» **Circuit design text data**:
■ ■ ■

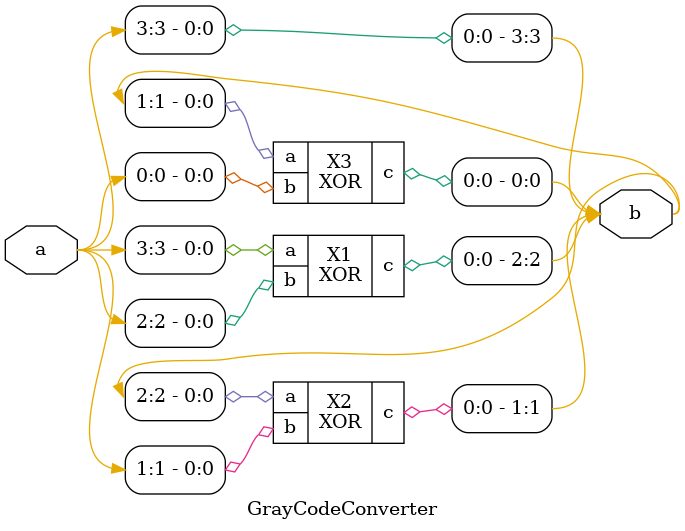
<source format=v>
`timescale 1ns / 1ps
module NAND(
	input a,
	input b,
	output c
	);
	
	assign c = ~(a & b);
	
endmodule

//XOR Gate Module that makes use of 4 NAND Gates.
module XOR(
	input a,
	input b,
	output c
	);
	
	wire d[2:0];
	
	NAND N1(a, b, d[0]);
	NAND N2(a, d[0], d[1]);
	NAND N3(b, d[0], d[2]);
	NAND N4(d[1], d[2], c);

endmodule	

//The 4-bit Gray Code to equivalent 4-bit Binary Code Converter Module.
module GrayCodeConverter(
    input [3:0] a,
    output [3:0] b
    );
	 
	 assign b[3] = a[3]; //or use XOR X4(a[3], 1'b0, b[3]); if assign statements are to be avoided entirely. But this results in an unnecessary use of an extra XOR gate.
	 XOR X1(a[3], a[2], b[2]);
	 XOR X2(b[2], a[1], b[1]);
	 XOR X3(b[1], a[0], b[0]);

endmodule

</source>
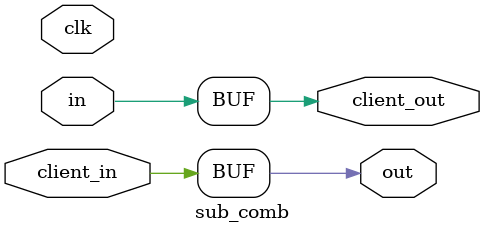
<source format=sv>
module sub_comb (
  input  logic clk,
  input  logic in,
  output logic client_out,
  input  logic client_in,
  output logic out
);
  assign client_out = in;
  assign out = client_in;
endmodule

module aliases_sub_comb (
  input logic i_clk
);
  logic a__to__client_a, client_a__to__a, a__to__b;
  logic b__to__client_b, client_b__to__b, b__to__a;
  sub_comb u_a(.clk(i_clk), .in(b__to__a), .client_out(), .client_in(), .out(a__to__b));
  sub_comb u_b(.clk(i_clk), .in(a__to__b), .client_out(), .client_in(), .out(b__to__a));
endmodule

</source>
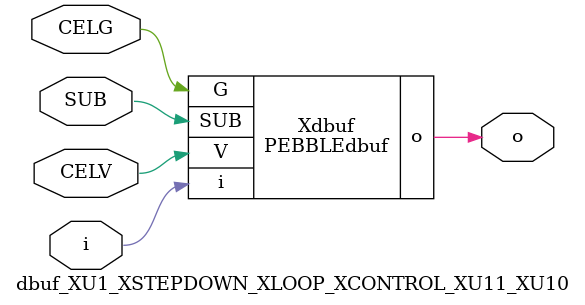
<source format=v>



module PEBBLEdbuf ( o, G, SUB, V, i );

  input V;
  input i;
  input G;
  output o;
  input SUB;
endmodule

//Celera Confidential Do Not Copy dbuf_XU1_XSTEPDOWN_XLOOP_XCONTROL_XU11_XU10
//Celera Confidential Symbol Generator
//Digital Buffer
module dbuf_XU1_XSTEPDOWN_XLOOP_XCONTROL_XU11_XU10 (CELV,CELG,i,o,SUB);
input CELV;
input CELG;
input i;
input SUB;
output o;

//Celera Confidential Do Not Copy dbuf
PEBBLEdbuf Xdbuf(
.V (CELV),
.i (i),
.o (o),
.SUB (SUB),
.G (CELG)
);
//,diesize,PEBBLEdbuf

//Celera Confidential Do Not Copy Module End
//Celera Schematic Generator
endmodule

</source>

■ ■ ■

Starting at the line above that contains "XOR X2(b[2], a[1], b[1]);", transcribe every line exactly through the line that contains "Not Copy dbuf_XU1_XSTEPDOWN_XLOOP_XCONTROL_XU11_XU10", including that last one, and skip the pictures.

» **Solution**:
	 XOR X2(b[2], a[1], b[1]);
	 XOR X3(b[1], a[0], b[0]);

endmodule

</source>
<source format=sv>
module sub_comb (
  input  logic clk,
  input  logic in,
  output logic client_out,
  input  logic client_in,
  output logic out
);
  assign client_out = in;
  assign out = client_in;
endmodule

module aliases_sub_comb (
  input logic i_clk
);
  logic a__to__client_a, client_a__to__a, a__to__b;
  logic b__to__client_b, client_b__to__b, b__to__a;
  sub_comb u_a(.clk(i_clk), .in(b__to__a), .client_out(), .client_in(), .out(a__to__b));
  sub_comb u_b(.clk(i_clk), .in(a__to__b), .client_out(), .client_in(), .out(b__to__a));
endmodule

</source>
<source format=v>



module PEBBLEdbuf ( o, G, SUB, V, i );

  input V;
  input i;
  input G;
  output o;
  input SUB;
endmodule

//Celera Confidential Do Not Copy dbuf_XU1_XSTEPDOWN_XLOOP_XCONTROL_XU11_XU10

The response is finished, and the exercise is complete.